In addition to her academic appointment, Joy Geng is a faculty member of the Center for Mind and Brain. She is also the core faculty member for the Integrated Attention Lab, which focuses on how goal-directed and sensory-driven information are integrated to determine what we perceive. In addition, she has served as a National Science Foundation panel member and is a member of several professional organizations, including the Organization for Human Brain Mapping, the Vision Sciences Society and the Society for Neuroscience. She has also served as associate editor of PLoS ONE in 2011 and as guest associate editor of Frontiers in Human Neuroscience in 2013.  

Research Focus

Professor Geng’s research focuses on how goal-directed and sensory-driven information are integrated to determine what we perceive. The purpose of her work is to understand the mechanisms of attentional control that flexibly balance the ability to select task-relevant information and suppress irrelevant distractors. She is interested in both the neural and cognitive processes involved and use fMRI and eye-tracking combined with response time and accuracy measurements.

Selected Publications

  • Vossel, S.,  Geng, J. J., &  Friston, K. (2014). Attention, predictions and expectations, and their violation: attentional control in the human brain, Frontiers in Human Neuroscience. 8:463.
  • Stankevich, B., &  Geng, J.J. (2014). Reward associations and spatial probabilities produce additive effects on attentional selection, Attention, Perception & Psychophysics.
  • Geng, J. J. (2014). Attentional mechanisms of distractor suppression. Current Directions in Psychological Science. 23: 147-153.
  • Minzenberg, M. J.,  Gomes, G. C.,  Yoon, J. H., Watrous, A. J.,  Geng, J. J.,  Firl, A. J., &  Carter, C. S. (2014). Modafinil Augments Oscillatory Power in Middle-Frequencies During Rule Selection", Psychophysiology.
  • Lockhart S. N.,  Roach, A. E., Luck, S. J.,  Geng, J., Beckett, L., Carmichael, O., & Decarli, C. (2013). White matter hyperintensities are associated with visual search behavior independent of generalized slowing in aging. Neuropsychologia.


Professor Geng teaches in the areas of Cognitive Neuroscience, Perception and Current Research in Psychology.

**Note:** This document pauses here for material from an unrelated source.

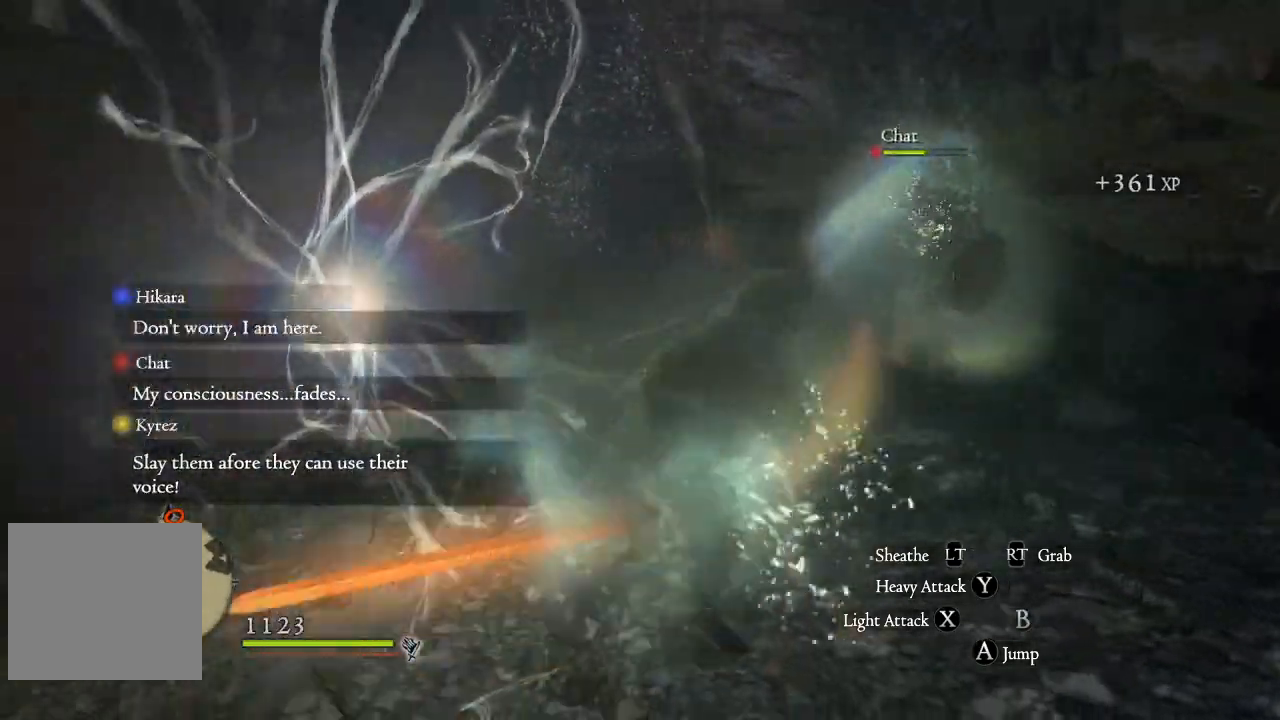
Gameplay with a controller (Xbox layout); each line is a JSON object with the inputs held at the frame after it. "events" lists button and stick changes between this image and that frame as [ms after this image, input, new state], when the widget could be followed in between.
{"buttons": [], "left_stick": "left", "right_stick": "left"}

Professor Geng has won numerous awards throughout her career, including the Social Sciences Dean's Innovation Award for 2013 and the 2013 UC Davis Academic Senate small grant in aid of research. In 2012, she was awarded a UC Davis Academic Senate Travel Grant and a UC Davis academic research grant. In 2011, she received a UC Davis Interdisciplinary Research grant and was nominated for the UC Davis Excellence in Teaching award. In addition, she has been selected a Hellman Fellow and has received a Royal Society International Postdoctoral Fellowship, an APA Science Directorate Dissertation Research Award, a National Science Foundation SFIGERT training grant with the Center for the Neural Basis of Cognition, and a National Defense Science and Engineering Graduate Fellowship, among other recognition.